Yes, in a nod to all the scroll-leery oxygen thieves out there, and in an effort to blog like a real pro, I bring you my first (and perhaps only) 3-paragraph post.
Starting now. Well, OK, starting with the next paragraph, because that's really the START. All this other stuff was just backgrounding.
I believe a lot of disharmony in relationships could be rendered harmonius again with a little something I like to call "The Care Limit."

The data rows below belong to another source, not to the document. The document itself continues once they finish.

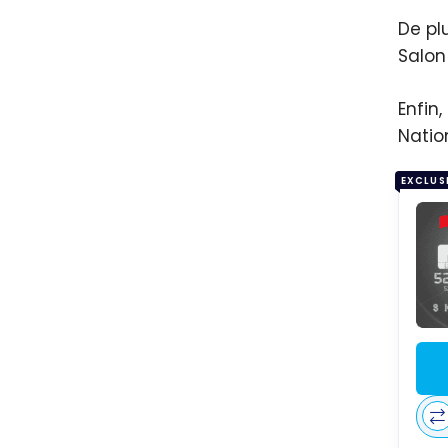
De pl
Salon
Enfin
Nati
EXCLUS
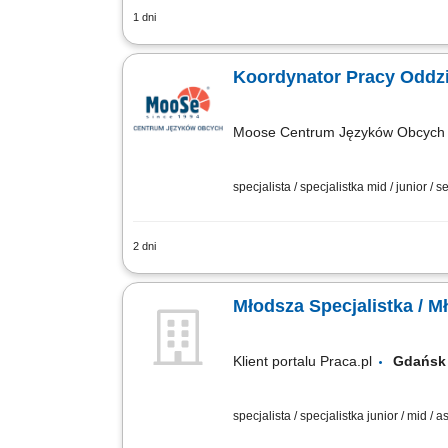
1 dni
Zapewnianie profesjonalnego wsparcia 
rezerwacji w systemie informatycznym.
Moose Centrum Języków Obcych M
specjalista / specjalistka mid / junior / s
2 dni
JEŚLI: jesteś osobą komunikatywną i do
optymizm, uśmiech; nie boisz się pracy
Młodsza Specjalistka / M
Klient portalu Praca.pl
Gdań
specjalista / specjalistka junior / mid / 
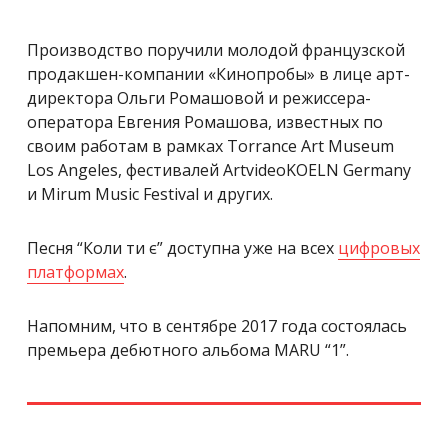
Производство поручили молодой французской
продакшен-компании «Кинопробы» в лице арт-
директора Ольги Ромашовой и режиссера-
оператора Евгения Ромашова, известных по
своим работам в рамках Torrance Art Museum
Los Angeles, фестивалей ArtvideoKOELN Germany
и Mirum Music Festival и других.
Песня “Коли ти є” доступна уже на всех
цифровых
платформах
.
Напомним, что в сентябре 2017 года состоялась
премьера дебютного альбома MARU “1”.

The Care Limit is like a speed limit - it keeps you safe, is there for your protection, everyone similarly engaged is expected to operate under the same set of rules, and it's enforceable. It works like this: if, for example, you are asked out to dinner and also asked where you'd like to go and you say "I don't care," then even if you HATE the place you wind up you cannot complain or whine or even breathe loudly during said meal out because you're abdicated your rights to bitchiness by saying you didn't CARE. Once you say that, you are not allowed to care about anything that relates to that decision point. Another example: Do you hate the color your wife picked out for the living room paint, but during the decision process could not be bothered to look at paint chips or go to the paint store or look at magazines or respond to any line of questioning that would have given even the least bit of a hint as to your preference? Too damn bad, pal, because your time for CARING was OVER when you were asked for your opinion. You cannot care about the shade of blue that your walls are going to be or offer suggestions about an alternate once the paint is purchased, because that ship has sailed right off the edge of your influence. Further, if you're asked about one dress or another or one tie or another or one lover or another and you respond "it doesn't matter," then you HAVE to be happy with, or at the very least not complain about, the dress, tie, or lover because you stated your lack of preference and it's to late to change up once the pitched decision is in the air. (building bad metaphors, one line at a time!)
Yes folks, The Care Limit can save time and effort on all those arguments you have about crap that should have been decided on only once. If you say you don't care about something, then you don't, and shouldn't, and most importantly, you can't. No fussing, no fuming, no huffing, no hissies, no nothing can accompany an outcome that someone "should have known" was your preference, because The Care Limit is in effect. You're an adult, so grow up already and remember to observe The Care Limit.
There you go. Three paragraphs.
Between you, me, an the internets? I don't think I can keep this up.